Ghana and Britain have signed a Memorandum of Understanding (MOU), for an amount of 483,000 pounds,to support projects of the Ghana Prisons Service, to help de-congest the prisons to meet international standards.
A statement issued to the Ghana News Agency on Wednesday, said the British High Commissioner to Ghana, Mr Jon Benjamin signed for the British government, while Mr Mark Owen Woyongo, Minister of the Interior, initialed for the government.
The statement said when successfully completed, the projects will help de-congest the prisons, and assist in the implementation of best practices of treating offenders, especially those on remand.
Under the agreement, the British government will renovate and upgrade some facilities at the Nsawam, Ankaful, and Sekondi Prisons, with special mention of the Nsawam Prison infirmary, which will be refurbished and re-equipped to improve healthcare delivery to inmates, officers and their dependants.

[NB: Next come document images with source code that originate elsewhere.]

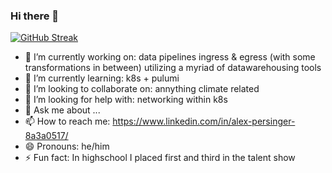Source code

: ### Hi there 👋

[![GitHub Streak](https://github-readme-streak-stats.herokuapp.com?user=persinac&theme=merko)](https://git.io/streak-stats)

- 🔭 I’m currently working on: data pipelines ingress & egress (with some transformations in between) utilizing a myriad of datawarehousing tools
- 🌱 I’m currently learning: k8s + pulumi
- 👯 I’m looking to collaborate on: annything climate related
- 🤔 I’m looking for help with: networking within k8s
- 💬 Ask me about ...
- 📫 How to reach me: https://www.linkedin.com/in/alex-persinger-8a3a0517/
- 😄 Pronouns: he/him
- ⚡ Fun fact: In highschool I placed first and third in the talent show


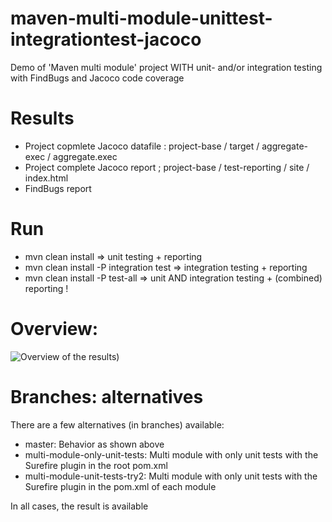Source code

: # maven-multi-module-unittest-integrationtest-jacoco

Demo of 'Maven multi module' project WITH unit- and/or integration testing with FindBugs and Jacoco code coverage

# Results

   * Project copmlete Jacoco datafile : project-base / target / aggregate-exec / aggregate.exec
   * Project complete Jacoco report   ; project-base / test-reporting / site / index.html
   * FindBugs report
   
# Run

   * mvn clean install                      => unit testing + reporting
   * mvn clean install -P integration test  => integration testing + reporting
   * mvn clean install -P test-all          => unit AND integration testing + (combined) reporting !
   
# Overview: 

<img src="TestResults.png" alt="Overview of the results"/>)

# Branches: alternatives

There are a few alternatives (in branches) available:

* master: Behavior as shown above
* multi-module-only-unit-tests: Multi module with only unit tests with the Surefire plugin in the root pom.xml
* multi-module-unit-tests-try2: Multi module with only unit tests with the Surefire plugin in the pom.xml of each module

In all cases, the result is available 
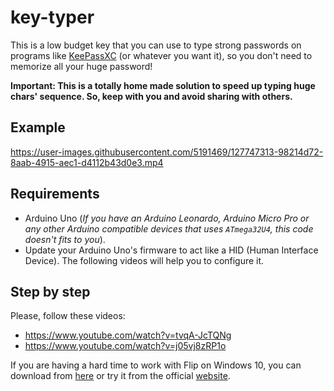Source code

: # key-typer
This is a low budget key that you can use to type strong passwords on programs like [KeePassXC](https://keepassxc.org/) (or whatever you want it), so you don't need to memorize all your huge password! 

**Important: This is a totally home made solution to speed up typing huge chars' sequence. So, keep with you and avoid sharing with others.**

## Example
https://user-images.githubusercontent.com/5191469/127747313-98214d72-8aab-4915-aec1-d4112b43d0e3.mp4

## Requirements
- Arduino Uno (*If you have an Arduino Leonardo, Arduino Micro Pro or any other Arduino compatible devices that uses `ATmega32U4`, this code doesn't fits to you*).
- Update your Arduino Uno's firmware to act like a HID (Human Interface Device). The following videos will help you to configure it.

## Step by step
Please, follow these videos:

- https://www.youtube.com/watch?v=tvqA-JcTQNg
- https://www.youtube.com/watch?v=j05vj8zRP1o

If you are having a hard time to work with Flip on Windows 10, you can download from [here](http://77.161.176.191/domoticx/software/atmel_flip/JRE%20-%20Flip%20Installer%20-%203.4.7.112.exe.7z) or try it from the official [website](https://www.microchip.com/developmenttools/ProductDetails/flip).

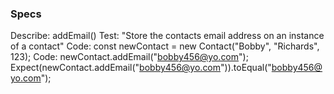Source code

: ### Specs

Describe: addEmail()
Test: "Store the contacts email address on an instance of a contact"
Code: const newContact = new Contact("Bobby", "Richards", 123);
Code: newContact.addEmail("bobby456@yo.com");
Expect(newContact.addEmail("bobby456@yo.com")).toEqual("bobby456@yo.com");

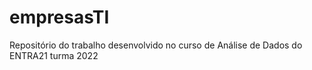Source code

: # empresasTI
Repositório do trabalho desenvolvido no curso de Análise de Dados do ENTRA21 turma 2022
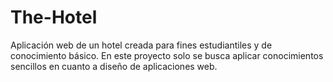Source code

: # The-Hotel
Aplicación web de un hotel creada para fines estudiantiles y de conocimiento básico. En este proyecto solo se busca aplicar conocimientos sencillos en cuanto a diseño de aplicaciones web.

It stated that a court will be constituted at the Nsawam Medium Security Prison, to handling only remand cases.
The British government will also provide two new buses to transport inmates from the Prison to the courts and back.
Mr Benjamin revealed that the support to the Ghana Prisons was based on reports submitted by the United Nations rapporteur, and a United Kingdom expert, who were invited separately to assess the standards of Ghana’s prisons.
He said the British government was committed to improving the living standards of the Ghanaian citizenry, especially the underprivileged.
On his part, the Minister of the Interior, Mr Woyongo, bemoaned the overcrowding and poor health facilities in the Ghanaian prisons, and reiterated government’s commitment to introduce alternative sentences to imprisonment, such as community service, and suspended sentences, among others, to help address the issue of spending scarce resources on keeping relatively harmless inmates in prison custody.
Madam Matilda Baffour Awuah, Controller General of the Ghana Prisons service, expressed her profound gratitude to both governments for their immense support to the Prisons Service, and called for more assistance from foreign embassies, the corporate world, philanthropists and the general public, in order to holistically solve the overcrowding problems in Ghana’s prisons, and to improve the lot of offenders, while upholding their human rights..
She said she was committed to making the Ghana Prisons Service a model reformatory organization in Africa, and the world, with the kind of support the UK government was giving.